Gordon has become famous after his adventures: in 1953 he pulled Queen Elizabeth II's royal train and in 1956 he traveled to London, where he was lauded by a large crowd. Gordon did not like the visit, however, as he discovered that London's big station was St. Pancras.

In 1986, Gordon got to visit Carlisle when a diesel taking a Railtour failed.

From Tony Grigg’s notes on “The Island of Sodor”:

Number 4 “Gordon”

Gordon was an experimental engine, built by the Great Northern Railway (before the LNER was formed in 1923) in 1922 of which later became the class A3 Pacifics (4-6-2), of which the Flying Scotsman is the only other survivor. Having only been an experimental locomotive Gordon never received a number but was later rebuilt at Crewe and now has LMS under-parts. Shortly after arrival on Sodor, Gordon stalled on the large hill in the middle of the line, and hence its name.

Gordon has always been based at Tidmouth for working the Main Line, which he works with Henry, James, Bear, Donald and Douglas.

Tom Wright adds:

Gordon is said to have been rebuilt below the footplate to Stanier designs, his running plate being Hatt’s own design.

And Simon Martin & Sean O'Oconnor make a compelling case regarding Gordon's original locomotive build. Brilliantly researched and recommended reading: Gresley's A0 Pacific and the Origin of NWR's No. 4.


Gordon's important position as the engine who usually pulls the Express has made him proud, pompous and arrogant, with good reason, too; he is the strongest engine on Sodor after all. Gordon's philosophy "tender engines don't shunt" meant that he looked down on tank engines and tender engines who do shunt, but after being locked in the shed with Henry and James after going on strike he seems to have abandoned this philosophy.

Because of his rank in the social order of the North Western Railway, Gordon expects to get the important jobs and either sulks when he doesn't, or gets jealous of those who do. Sometimes, Gordon acts as a bully, particularly towards Edward, but following mis-adventures where Edward had to help him, Gordon had to acknowledge that despite being old, Edward is still a very useful engine.

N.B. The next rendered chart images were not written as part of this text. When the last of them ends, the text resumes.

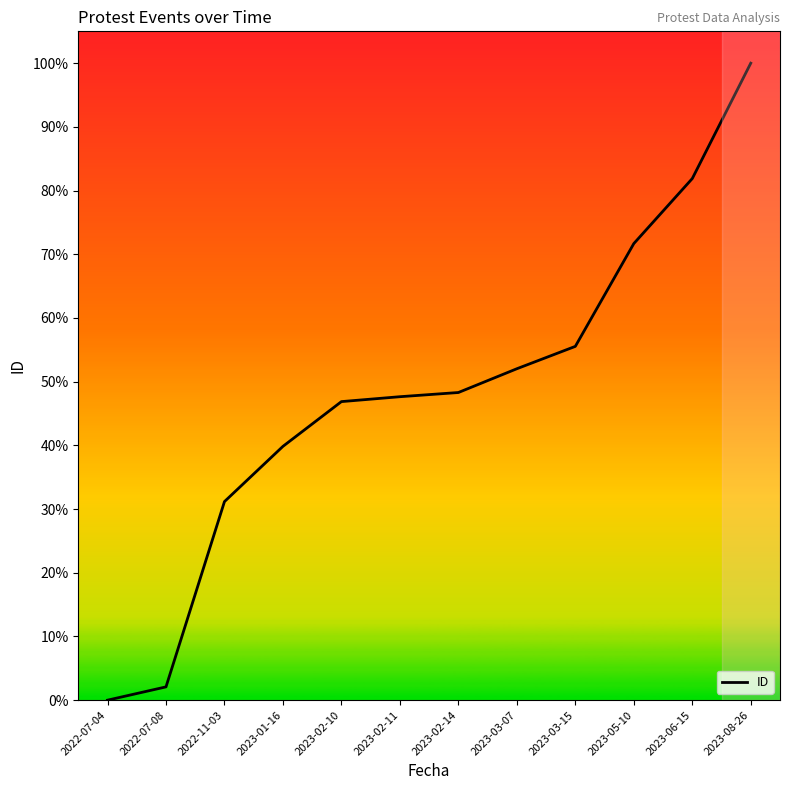

What value does the data have at 2023-08-26?

100.0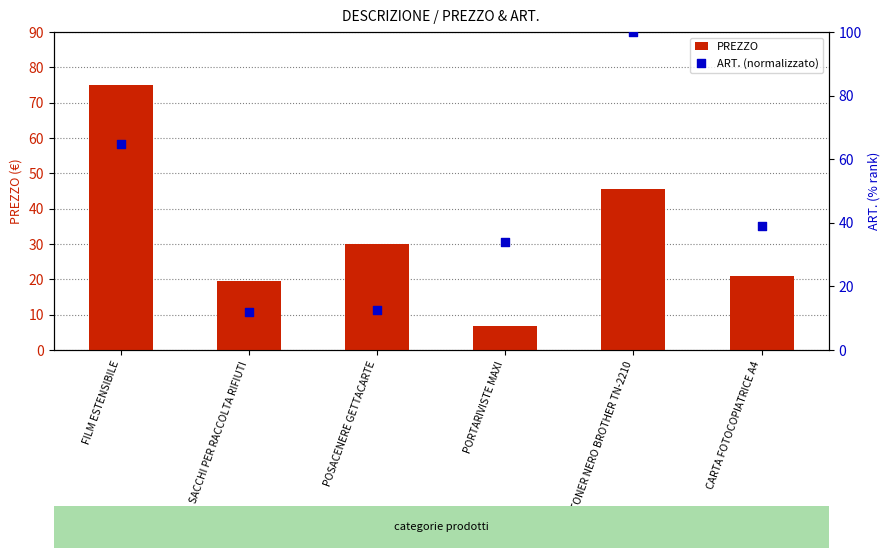

Is the value of PREZZO at SACCHI PER RACCOLTA RIFIUTI greater than the value of ART. (normalizzato) at POSACENERE GETTACARTE?

Yes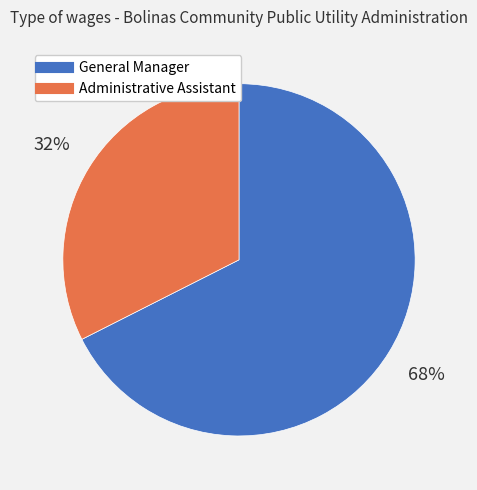

Is there a majority slice in this chart?

Yes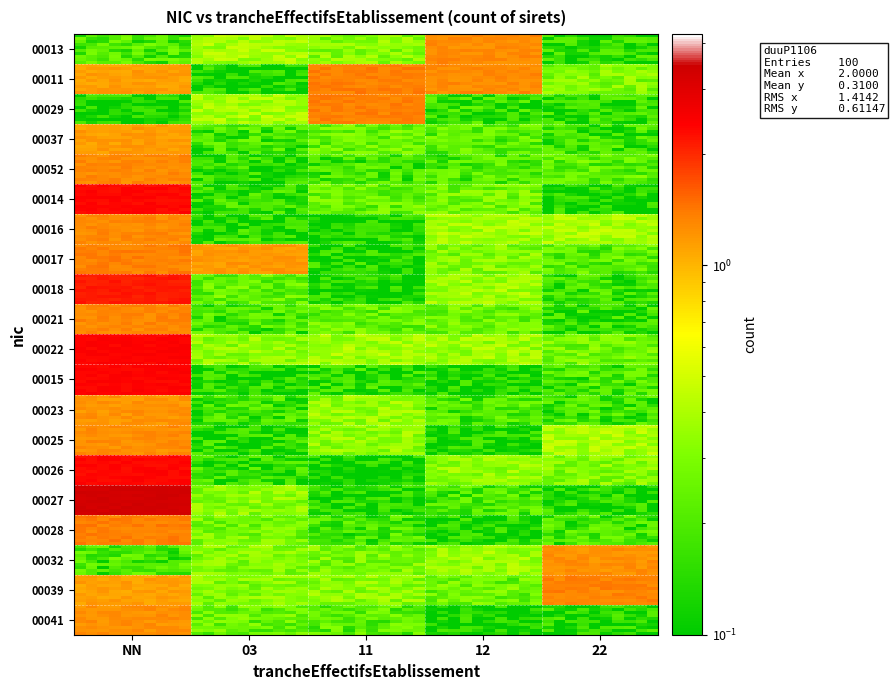

At which category is the sum across all series the highest?

NN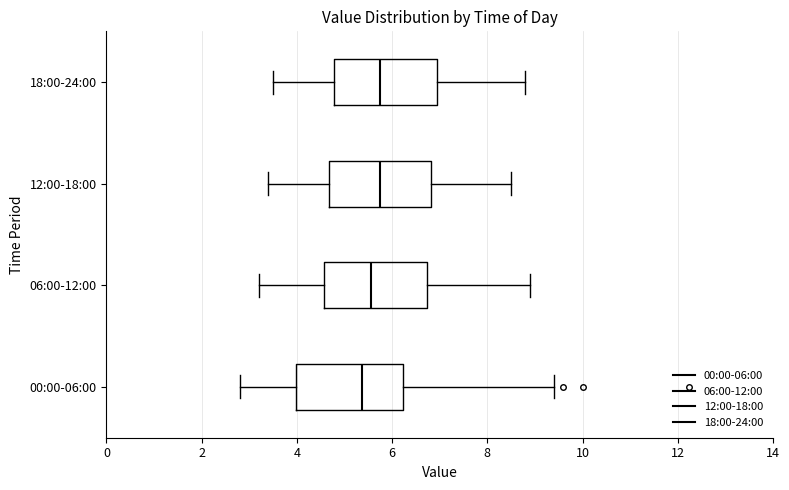

Reading bottom to top, transcribe this box plot: for each box, give where its median line is, the range the box spans, and where its two whiskers end, as read against the x-axis. The values are not printed on the chart, so give them approximately, as read against the axis.

00:00-06:00: median 5.4, box 4.0 to 6.2, whiskers 2.8 to 9.4
06:00-12:00: median 5.6, box 4.6 to 6.8, whiskers 3.2 to 9.0
12:00-18:00: median 5.8, box 4.6 to 6.8, whiskers 3.4 to 8.6
18:00-24:00: median 5.8, box 4.8 to 7.0, whiskers 3.6 to 8.8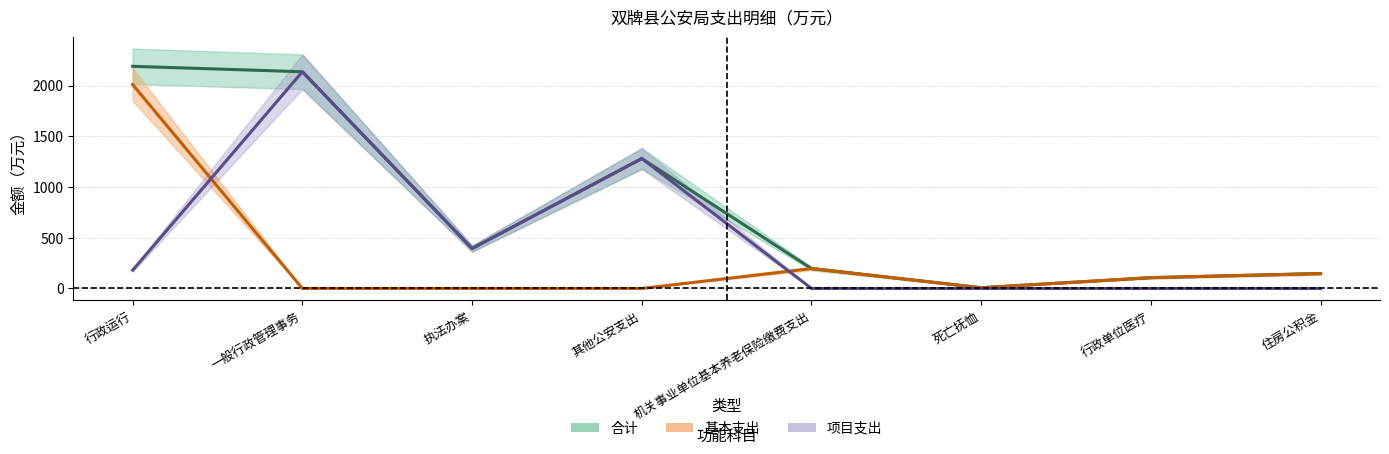

At which category is the sum across all series the highest?

行政运行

Sometimes Gordon shows a kinder side and gives the younger engines advice, usually after he has had some mishap as a result of his foolhardiness. Some of his advice isn't exactly honest, though, as James and Sir Handel have discovered!


According to Sodor "historian" Martin Clutterbuck, Gordon is supposed to be an experimental prototype for Sir Nigel Gresley's A1 "Pacific" design for the GNR. Gordon was then built at Doncaster Works, Yorkshire, and tested against a similar NER Pacific in 1923. Gordon, being an experimental engine, never received a number, and was later rebuilt at Crewe with LMS underparts, new curving footplate, unique square buffers, Stanier two-cylinder motion and Walaschaerts valve gear (check crosshead in two slide bars) and a six-wheel LMS-style tender to replace his eight-wheel GNR tender, owning to various problems. Gordon has since been rebuilt below the footplate according to Stanier designs, his running plate being Sir Topham Hatt's own design.

Before his 1939 rebuild, Gordon had a Gresley 180psi tapered boiler, Gresley standard cab, Gresley curved running plate, Gresley 3 cylinder 20x26in, middle elevated cylinder arrangement, 35ft 6in wheelbase, standard Gresley 8-wheel tender and Gresley conjugated valve gear. Since his 1939, he has Gresley 220psi boiler, Gresley standard cab, Gresley/Stanier hybrid curved running plate, Hatt 2 cylinder, 20x28in cylinder arrangement, 35ft 6in wheelbase, Fowler 6-wheel tender and Stephenson valve gear.


Gordon is painted NWR blue with NWR red-and-yellow lining and the number "4" painted on his cab sides and the letters "NWR" on his tender sides in yellow. Before arriving on Sodor, he was painted Doncaster green with white and black lining. He carries his number in gold figure on his bufferbeam.